Me miró. Pero yo miré al suelo, mientras pensaba en sus palabras y digería todo aquello.

— Bueno... y ahora tendría que irte dejando... —dijo Dana—. Debo hacer unas cosas, y...

No me lo pensé muchos segundos:

— Oye, Dana...
— ¿Sí?
— Tú... ¿tú podrías enseñarme a leer?

Parpadeó, incrédula.

— ¿Enseñarte a leer? ¿Quién, yo?
— Sí, claro. Tú sabes leer, ¿no?
— Sí, claro. Pero...
— Pues me gustaría poder aprender. Poderme comprar libros en tu tienda, y leérmelos. Aprender cosas sobre mi propio país. Aprender sobre cosas de todo el mundo. Para cambiarlo.

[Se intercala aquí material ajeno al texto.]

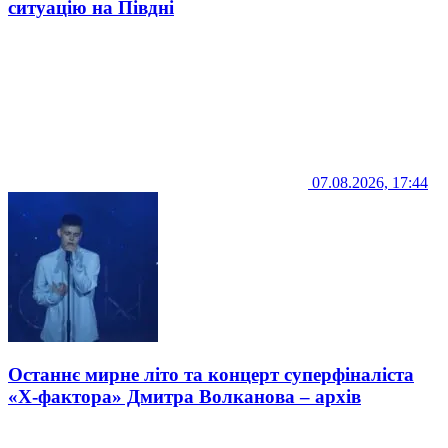
ситуацію на Півдні
07.08.2026, 17:44
Останнє мирне літо та концерт суперфіналіста
«Х-фактора» Дмитра Волканова – архів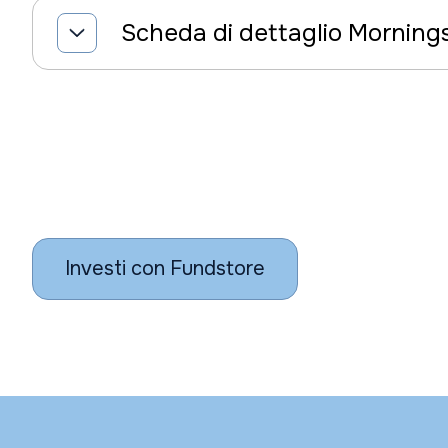
Scheda di dettaglio Morning
Investi con Fundstore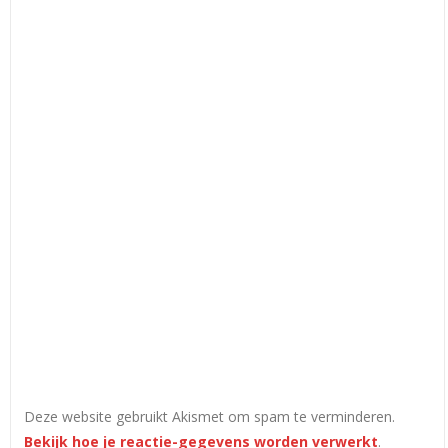
Deze website gebruikt Akismet om spam te verminderen.
Bekijk hoe je reactie-gegevens worden verwerkt
.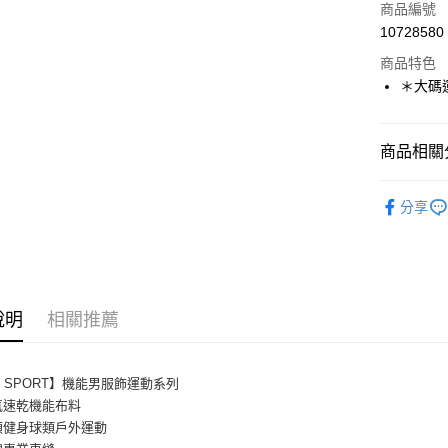
商品編號
街口支付
10728580
商品特色
悠遊付
＊大碼
Google Pa
全盈+PAY
商品相關分
大哥付你
運動/戶外
相關說明
分享
【大哥付
鞋包/服飾
AFTEE先
1.本服務
2.付款方
相關說明
流程，驗
【關於「A
ATM付款
完成交易
AFTEE
3.實際核
便利好安
說明
相關推薦
4.訂單成
１．簡單
消。如遇
２．便利
運送方式
無法說明
３．安心
【繳款方
X SPORT】機能男服飾運動系列
AREX SP
1.分期款
【「AFT
氣速乾機能布料
醒簡訊。
每筆NT$8
１．於結帳
類健身球類戶外運動
2.透過簡
付」結帳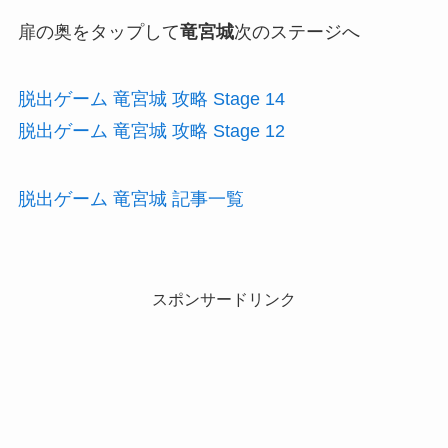
扉の奥をタップして
竜宮城
次のステージへ
脱出ゲーム 竜宮城 攻略 Stage 14
脱出ゲーム 竜宮城 攻略 Stage 12
脱出ゲーム 竜宮城 記事一覧
スポンサードリンク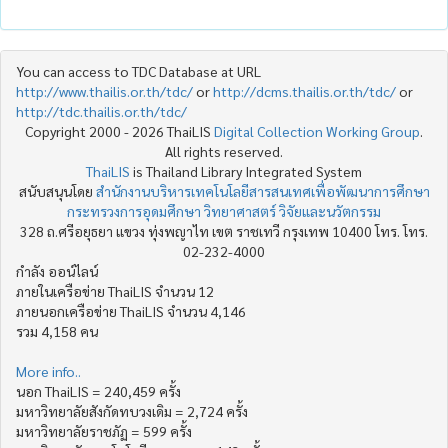
You can access to TDC Database at URL
http://www.thailis.or.th/tdc/
or
http://dcms.thailis.or.th/tdc/
or
http://tdc.thailis.or.th/tdc/
Copyright 2000 - 2026 ThaiLIS
Digital Collection Working Group
.
All rights reserved.
ThaiLIS
is Thailand Library Integrated System
สนับสนุนโดย
สำนักงานบริหารเทคโนโลยีสารสนเทศเพื่อพัฒนาการศึกษา
กระทรวงการอุดมศึกษา วิทยาศาสตร์ วิจัยและนวัตกรรม
328 ถ.ศรีอยุธยา แขวง ทุ่งพญาไท เขต ราชเทวี กรุงเทพ 10400 โทร. โทร.
02-232-4000
กำลัง ออน์ไลน์
ภายในเครือข่าย ThaiLIS จำนวน 12
ภายนอกเครือข่าย ThaiLIS จำนวน 4,146
รวม 4,158 คน
More info..
นอก ThaiLIS = 240,459 ครั้ง
มหาวิทยาลัยสังกัดทบวงเดิม = 2,724 ครั้ง
มหาวิทยาลัยราชภัฏ = 599 ครั้ง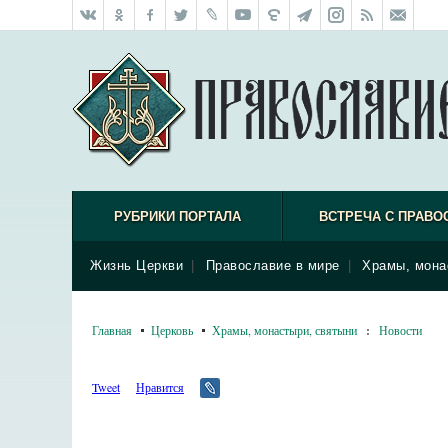
РУБРИКИ ПОРТАЛА
ВСТРЕЧА С ПРАВО
Жизнь Церкви
|
Православие в мире
|
Храмы, мона
Главная
Церковь
Храмы, монастыри, святыни
:
Новости
Tweet
Нравится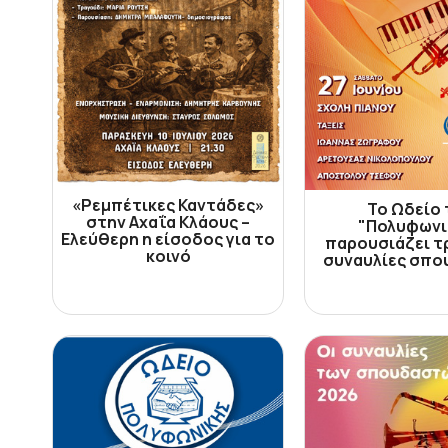
«Ρεμπέτικες Καντάδες»
Το Ωδείο 
στην Αχαΐα Κλάους –
"Πολυφωνι
Ελεύθερη η είσοδος για το
παρουσιάζει τρ
κοινό
συναυλίες σπ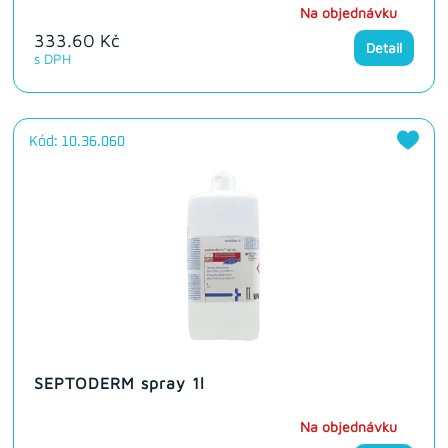
Na objednávku
333.60 Kč
Detail
s DPH
Kód: 10.36.060
SEPTODERM spray 1l
Na objednávku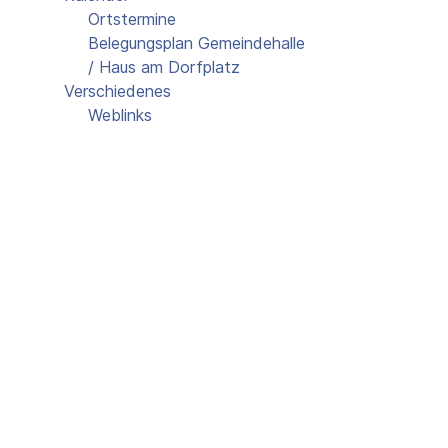
Ortstermine
Belegungsplan Gemeindehalle
/ Haus am Dorfplatz
Verschiedenes
Weblinks
Gästebuch
Schulklasse 1948
Kontakt
Belegungsplan Gemei
Dorfplatz
Events für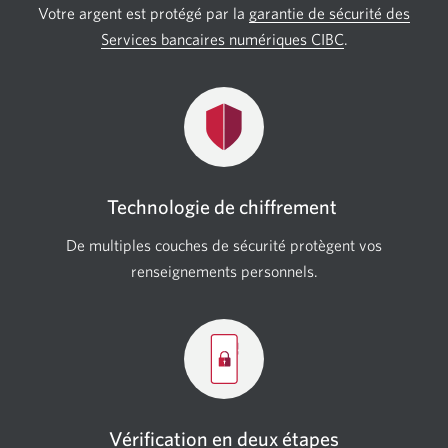
Votre argent est protégé par la
garantie de sécurité des
Services bancaires numériques CIBC
.
Technologie de chiffrement
De multiples couches de sécurité protègent vos
renseignements personnels.
Vérification en deux étapes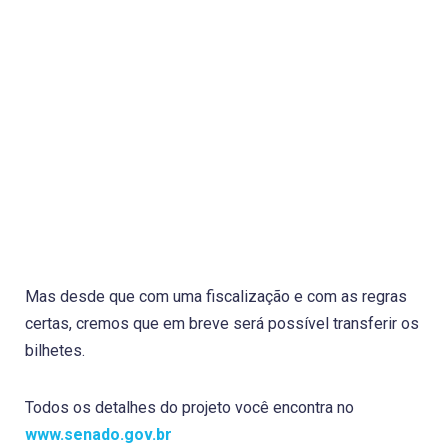
Mas desde que com uma fiscalização e com as regras
certas, cremos que em breve será possível transferir os
bilhetes.
Todos os detalhes do projeto você encontra no
www.senado.gov.br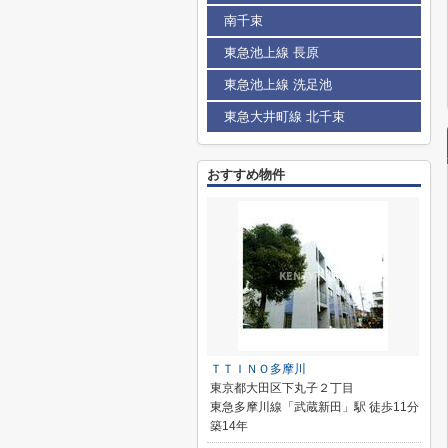
南千束
東急池上線 長原
東急池上線 洗足池
東急大井町線 北千束
おすすめ物件
ＴＴＩＮＯ多摩川
東京都大田区下丸子２丁目
東急多摩川線「武蔵新田」駅 徒歩11分
築14年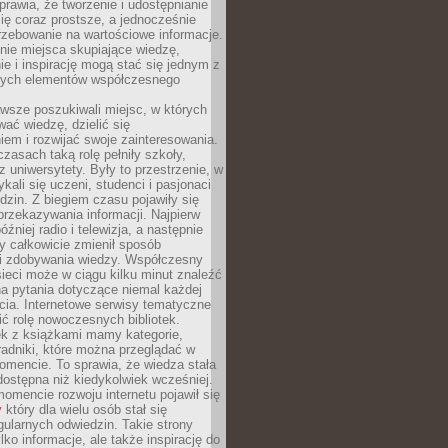
sprawia, że tworzenie i udostępnianie
 się coraz prostsze, a jednocześnie
rzebowanie na wartościowe informacje.
nie miejsca skupiające wiedzę,
e i inspirację mogą stać się jednym z
zych elementów współczesnego
wsze poszukiwali miejsc, w których
ać wiedzę, dzielić się
em i rozwijać swoje zainteresowania.
asach taką rolę pełniły szkoły,
az uniwersytety. Były to przestrzenie, w
ykali się uczeni, studenci i pasjonaci
dzin. Z biegiem czasu pojawiły się
rzekazywania informacji. Najpierw
óźniej radio i telewizja, a następnie
óry całkowicie zmienił sposób
 i zdobywania wiedzy. Współczesny
ieci może w ciągu kilku minut znaleźć
a pytania dotyczące niemal każdej
cia. Internetowe serwisy tematyczne
ić rolę nowoczesnych bibliotek.
ek z książkami mamy kategorie,
oradniki, które można przeglądać w
mencie. To sprawia, że wiedza stała
 dostępna niż kiedykolwiek wcześniej.
mencie rozwoju internetu pojawił się
y
który dla wielu osób stał się
ularnych odwiedzin. Takie strony
ylko informacje, ale także inspirację do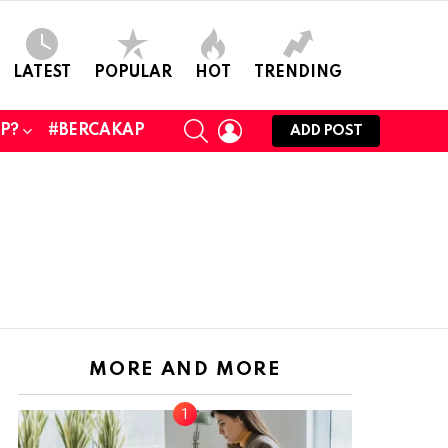
LATEST
POPULAR
HOT
TRENDING
SEARCH
LOGIN
UP?
#BERCAKAP
ADD POST
MORE AND MORE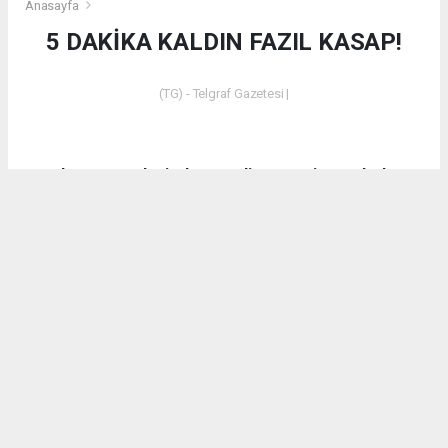
Anasayfa
5 DAKİKA KALDIN FAZIL KASAP!
(TG) - Telgraf Gazetesi |
Dün akşam saatlerinde Emet’in Küreci Köyü’nde
çıkan yangından sonra eleştirilerde bulunan CHP
Kütahya Milletvekili Ali Fazıl Kasap’a vatandaşların
tepkilerinin yanı sıra bir tepki de AK Parti Kütahya
Milletvekili İshak Gazel’den geldi.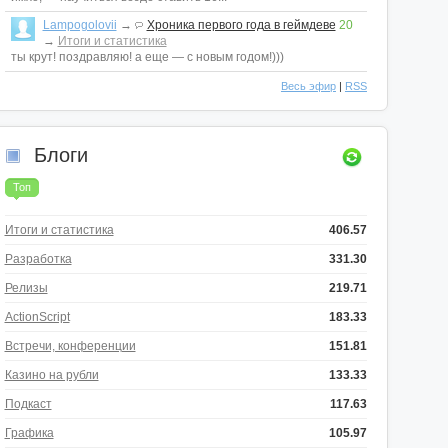
Lampogolovii
→
Хроника первого года в геймдеве
20
→
Итоги и статистика
ты крут! поздравляю! а еще — с новым годом!)))
Весь эфир
|
RSS
Блоги
Топ
Итоги и статистика
406.57
Разработка
331.30
Релизы
219.71
ActionScript
183.33
Встречи, конференции
151.81
Казино на рубли
133.33
Подкаст
117.63
Графика
105.97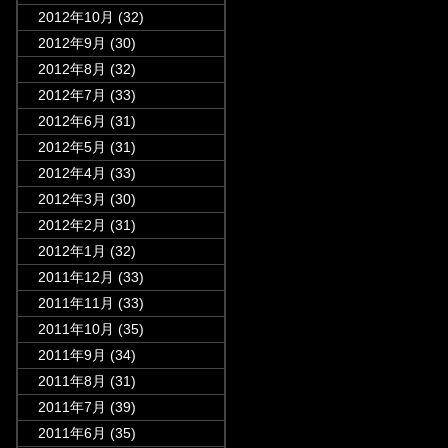
2012年10月
(32)
2012年9月
(30)
2012年8月
(32)
2012年7月
(33)
2012年6月
(31)
2012年5月
(31)
2012年4月
(33)
2012年3月
(30)
2012年2月
(31)
2012年1月
(32)
2011年12月
(33)
2011年11月
(33)
2011年10月
(35)
2011年9月
(34)
2011年8月
(31)
2011年7月
(39)
2011年6月
(35)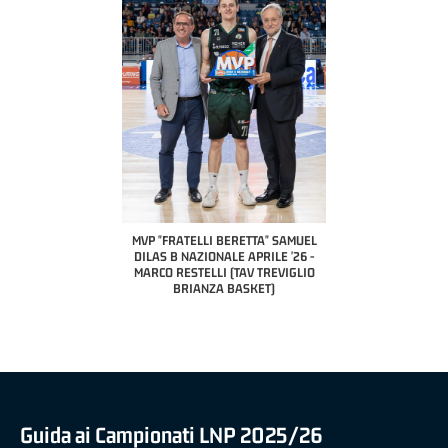
COACH OF THE MONTH
A2 APRILE '26 
PILLASTRINI (UE
CIVIDAL
O "FRATELLI BERETTA"
MVP "FRATELLI BERETTA" SAMUEL
 - STACY DAVIS (SELLA
DILAS B NAZIONALE APRILE '26 -
CENTO)
MARCO RESTELLI (TAV TREVIGLIO
BRIANZA BASKET)
Guida ai Campionati LNP 2025/26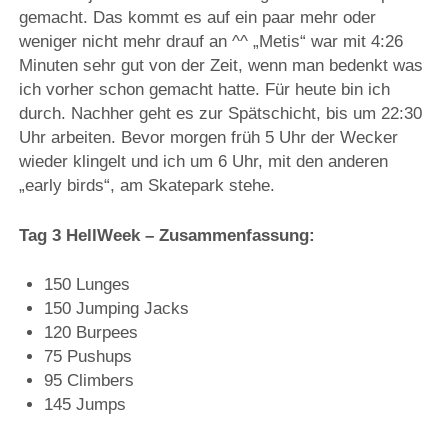
gemacht. Das kommt es auf ein paar mehr oder
weniger nicht mehr drauf an ^^ „Metis“ war mit 4:26
Minuten sehr gut von der Zeit, wenn man bedenkt was
ich vorher schon gemacht hatte. Für heute bin ich
durch. Nachher geht es zur Spätschicht, bis um 22:30
Uhr arbeiten. Bevor morgen früh 5 Uhr der Wecker
wieder klingelt und ich um 6 Uhr, mit den anderen
„early birds“, am Skatepark stehe.
Tag 3 HellWeek – Zusammenfassung:
150 Lunges
150 Jumping Jacks
120 Burpees
75 Pushups
95 Climbers
145 Jumps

Ella soltó una pequeña carcajada.

— Pero... hay sitios para eso. Hay escuelas donde enseñan a leer. Yo tengo unas cuentas y un inventario que hacer, y... tengo trabajo, ¿sabes?
— No tengo dinero para pagarme una escuela. Vivo en la calle. El dinero que gano lo necesito para vivir.

Ella se me quedó mirando. Estaba incómoda, pero al mismo tiempo vi que le había tocado la fibra sensible.

— ¿No podría volver otro día? —insistí, intentando ofrecer un aspecto lo más enternecedor posible—. No te pido milagros. Tan sólo que me enseñes a leer. Puedo volver en otro momento, si lo prefieres.

Ella no dijo nada. Pero noté que estaba luchando consigo misma. De modo que aproveché para volver a la carga:

— Tú dices que es injusto que tu raza haya negado a la mía la posibilidad de evolucionar, de llegar a convertirse en otra cosa, de salir del barro de violencia e ignorancia en el que está sumida. Que la gente es tan cerrada que prefieren que las cosas sigan como están, aunque estén mal. Pero luego tú no quieres ayudarme a aprender a leer, cuando estoy seguro de que no puede tomarte tanto tiempo. ¿Qué culpa tengo yo de ser pobre? ¿O de haber nacido en Occitia? No te estoy pidiendo el libro. Yo lo compraré en cuanto ahorre suficiente. Quiero comprarte muchos, en realidad. Pero no tendrá sentido si no aprendo a leer antes.

Me estuvo mirando a los ojos todo el rato mientras dije eso. Volvió a parpadear, y suspiró. Luego asintió:

— De acuerdo. Vuelve mañana sobre esta hora. Creo que encontraré un hueco para enseñarte un rato cada día.
— ¿De verdad?

Ella asintió de nuevo.

— De verdad —dijo.
— Muchas gracias. Entonces iré a ver si consigo ahorrar algo de dinero... aunque sea pidiendo en una esquina.

Me marché de allí y la puerta se cerró a mi espalda.